Surface acoustic wave driven acoustic spin splitter in d-wave altermagnetic thin films

TL;DR

This paper proposes a novel method using surface acoustic waves to generate and control spin currents in altermagnetic thin films, enabling an acoustic spin splitter with broad material applicability.

Contribution

It introduces the concept of an acoustic spin splitter driven by SAWs in altermagnetic materials, including both metallic and insulating thin films, with a realistic experimental detection scheme.

Findings

Calculated spin current and inverse spin Hall voltage for representative parameters

Demonstrated tunability of spin current via SAW frequency

Applicable to both metallic and insulating altermagnetic thin films

Abstract

The generation of spin currents is a key challenge in the field of spintronics. We propose using surface acoustic waves (SAWs) to generate spin currents in altermagnetic thin films, thereby realizing an acoustic spin splitter. Altermagnets, characterized by spin-polarized electrons and magnons, provide a versatile platform where SAWs can drive spin currents carried by both charge carriers and magnons. This acoustic spin splitter can be implemented in both metallic and insulating altermagnetic thin films, offering broad material applicability and a novel way to detect the spin splitter effect in insulating altermagnetic thin film.
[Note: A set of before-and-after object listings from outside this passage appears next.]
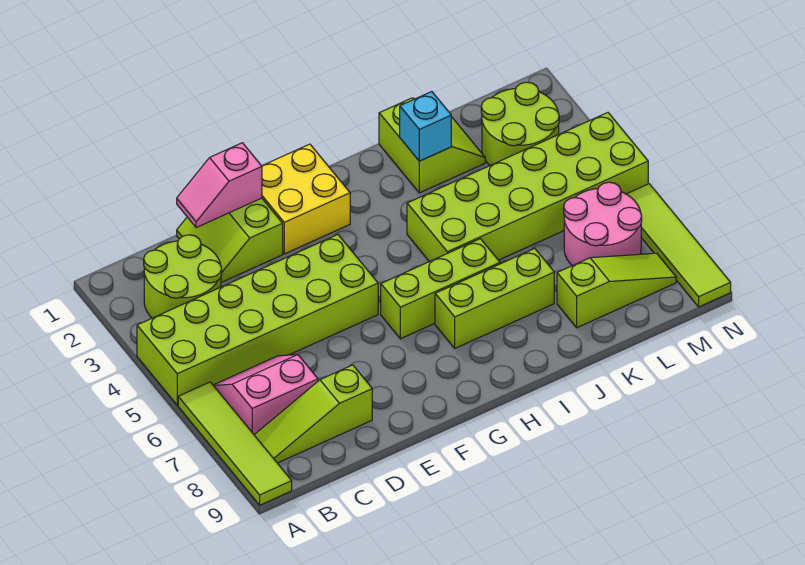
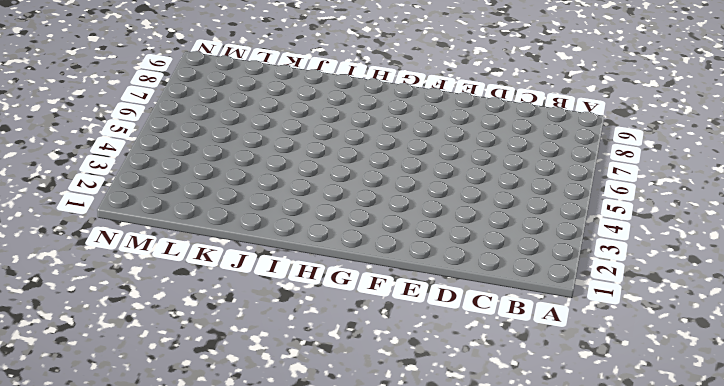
none -> lime 2x6 brick [137,235,378,405]
none -> lime 1x4 tile [178,382,292,505]
none -> lime 2x2 round brick [144,235,222,318]

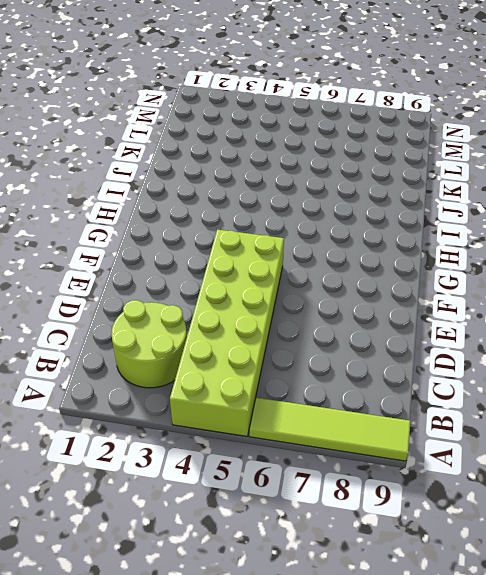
none -> pink 2x2 slope [213,355,318,434]
none -> lime 1x3 slope [254,365,372,463]
none -> lime 2x2 slope [177,198,283,283]

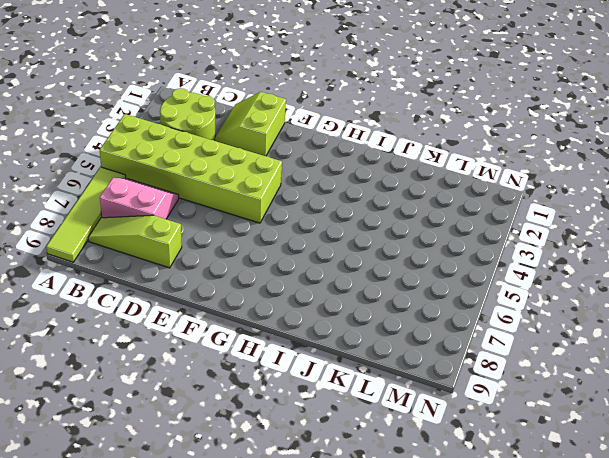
none -> yellow 2x2 brick [262,144,350,254]
none -> lime 1x3 brick [381,239,500,339]
none -> lime 1x3 brick [435,248,554,348]

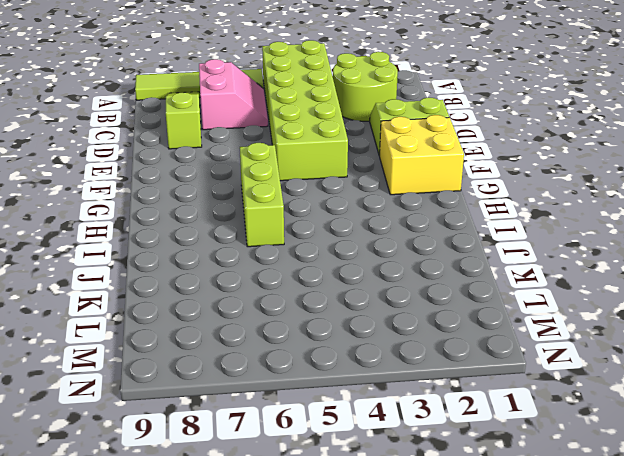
none -> lime 1x3 brick [435,248,554,348]
none -> lime 2x6 brick [407,113,648,262]
none -> lime 2x2 slope [379,98,485,193]

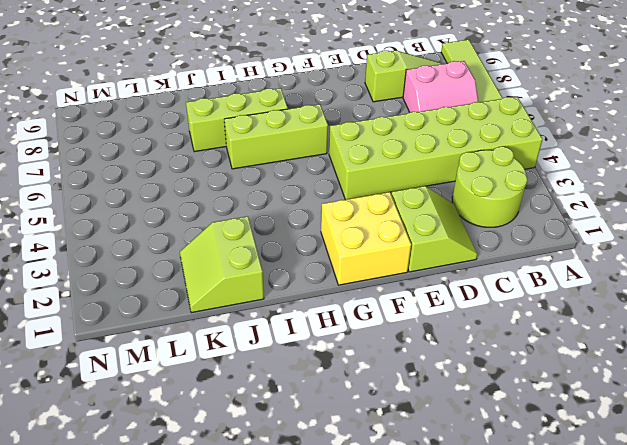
none -> lime 2x6 brick [407,113,648,262]
none -> lime 1x3 slope [557,253,676,328]
none -> lime 2x2 round brick [481,82,559,165]

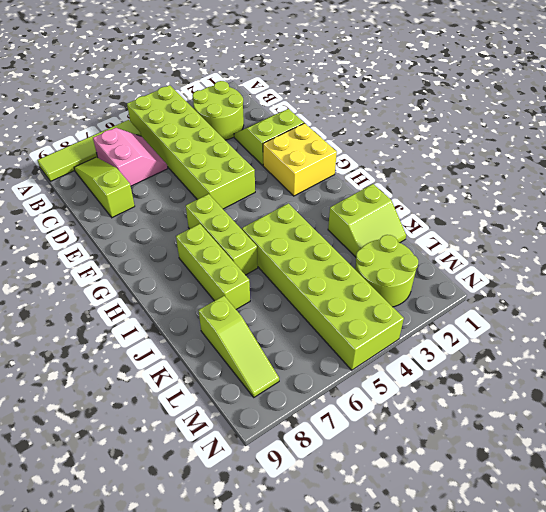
none -> pink 2x2 round brick [564,182,642,266]
none -> lime 1x4 tile [627,184,731,307]
none -> pink 1x2 slope [177,143,262,228]

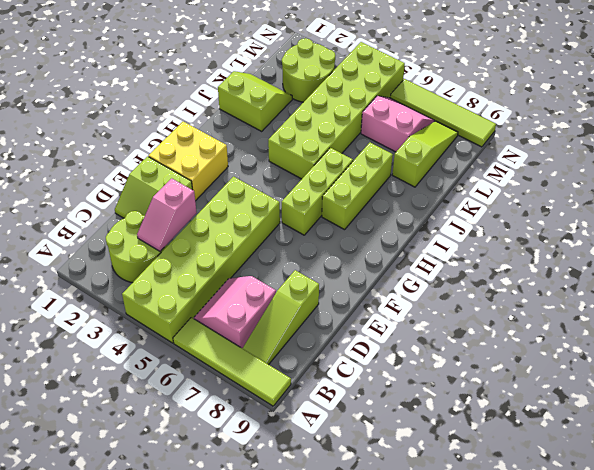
pink 1x2 slope [137,178,197,251] -> pink 1x2 slope moved to [177,143,262,228]
pink 2x2 slope [361,96,435,152] -> pink 2x2 round brick [564,182,642,266]
none -> cyan 1x1 brick [400,92,451,161]

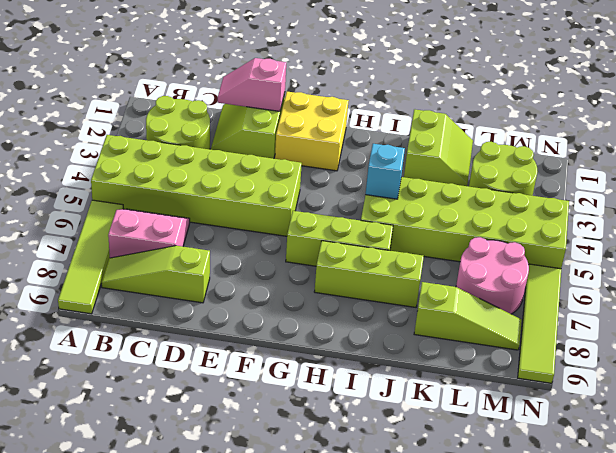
cyan 1x1 brick [366,144,405,199] -> cyan 1x1 brick moved to [400,92,451,161]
We examine a realistic experimental setup where a heavy metal layer, such as platinum, is used to convert the spin current into a measurable charge current via the inverse spin Hall effect. For representative material parameters, we calculate the expected spin current and the corresponding inverse spin Hall voltage. Furthermore, we demonstrate that tuning the SAW frequency allows for precise control over the spin current, highlighting the versatility and potential of the acoustic spin splitter for future spintronics applications.